Even if lawmakers reject his proposal, Schwarzenegger could implement the inmate releases he envisions as part of a settlement, known as a consent decree, that the judges would approve. That would put extreme pressure on legislators to make the appropriate changes to state law.
This has nothing to do with reforming a broken system, just as the absurd attempt to build our way out of the problem last year did nothing. It’s the draconian sentencing and parole issues that are leading to overcrowding, a shortage of rehabilitation and treatment services, and the country’s largest recidivism rate. This is completely obvious. Here’s a quick statistic: California has 30 times as many children between the ages of 14 and 17 in prison for life without the possibility of parole than THE ENTIRE REST OF THE WORLD COMBINED. There’s actually a bill, SB999 (Yee), that would end this horrific practice. But it’s by no means the only outsized sentence that we have on the books.

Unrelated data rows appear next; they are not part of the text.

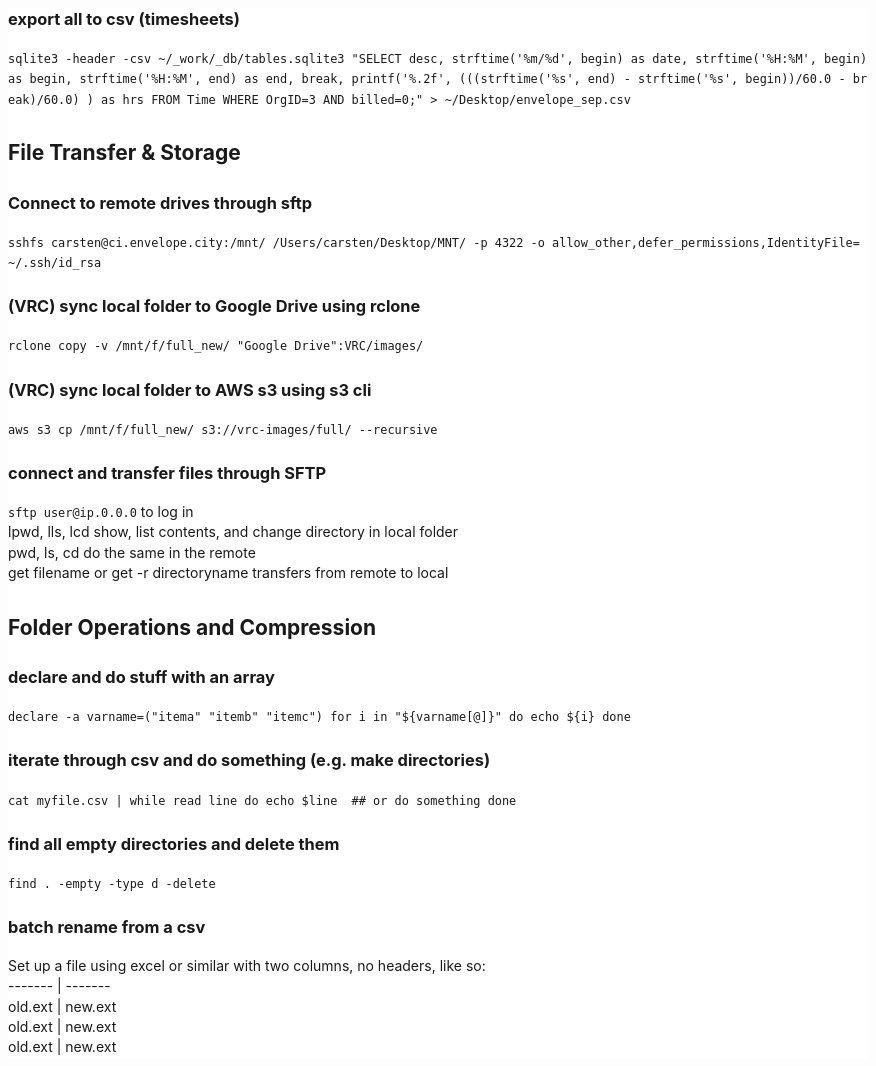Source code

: ### export all to csv (timesheets)
`sqlite3 -header -csv ~/_work/_db/tables.sqlite3 "SELECT desc, strftime('%m/%d', begin) as date, strftime('%H:%M', begin) as begin, strftime('%H:%M', end) as end, break, printf('%.2f', (((strftime('%s', end) - strftime('%s', begin))/60.0 - break)/60.0) ) as hrs FROM Time WHERE OrgID=3 AND billed=0;" > ~/Desktop/envelope_sep.csv`

## File Transfer & Storage

### Connect to remote drives through sftp
`sshfs carsten@ci.envelope.city:/mnt/ /Users/carsten/Desktop/MNT/ -p 4322 -o allow_other,defer_permissions,IdentityFile=~/.ssh/id_rsa`

### (VRC) sync local folder to Google Drive using rclone
`rclone copy -v /mnt/f/full_new/ "Google Drive":VRC/images/`

### (VRC) sync local folder to AWS s3 using s3 cli
`aws s3 cp /mnt/f/full_new/ s3://vrc-images/full/ --recursive`

### connect and transfer files through SFTP
`sftp user@ip.0.0.0` to log in  
lpwd, lls, lcd show, list contents, and change directory in local folder  
pwd, ls, cd do the same in the remote  
get filename or get -r directoryname transfers from remote to local  


## Folder Operations and Compression

### declare and do stuff with an array
`declare -a varname=("itema" "itemb" "itemc")
for i in "${varname[@]}"
do
echo ${i}
done`

### iterate through csv and do something (e.g. make directories)
`cat myfile.csv | while read line
do
        echo $line  ## or do something
done
`

### find all empty directories and delete them
`find . -empty -type d -delete`

### batch rename from a csv
Set up a file using excel or similar with two columns, no headers, like so:  
------- | -------  
old.ext | new.ext  
old.ext | new.ext  
old.ext | new.ext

You can go back and forth on who should get released and what crimes should be absolved, and politicians, Democrats and Republicans alike, can demagogue the issue and scare the bejeebus out of their constituents with lurid tales of “criminals roaming our streets,” but what they won’t tell you is that this is a problem of their own doing. By sentencing nonviolent offenders to overcrowded jails that become little more than schools on how to commit violent crimes, they are threatening public safety and risking a total collapse of the system. Only by attacking this crisis at the root will anything be solved. And in this way, it mirrors the health care debate. The Governor is seeking a “deal” with a narrow group of interests without looking at the larger problems in the debate. In health care it was costs; in prison reform it’s sentencing.
The 45 days allowed by Proposition 58 for the legislature to act in this special session and the urgency of the situation may bring about some thoughtful policy in this area or it may prove an impossibility and devolve into a new orgy of demagoguery and what our Governor calls “Kabuki theater”-a stylized and ritualized play on the stage of politics where our elected leaders try to prove they are tougher on crime. Given how we have gotten into this mess, with the constant one-upmanship of over 1000 laws passed ratcheting up sentences for all sorts of crimes since 1977 when California switched to a determinate sentencing law scheme (fixed terms rather than leaving some discretion in sentencing and releasing criminals with an eye towards rehabilitation), I am somewhat dubious. California is now responsible for 1 out of every 5 new inmates in the country in prison. Some Republicans in the legislature still don’t get it. Tomorrow, during the regular session, the Assembly Public Safety Committee will take up at least two proposals to increase sentences and add to that list of 1000.
The failure of leadership in this area is truly sad to see. And until we actually address these sundry problems in a comprehensive way that looks at root causes instead of playing to what we think citizens want to hear, that leadership deficit will widen.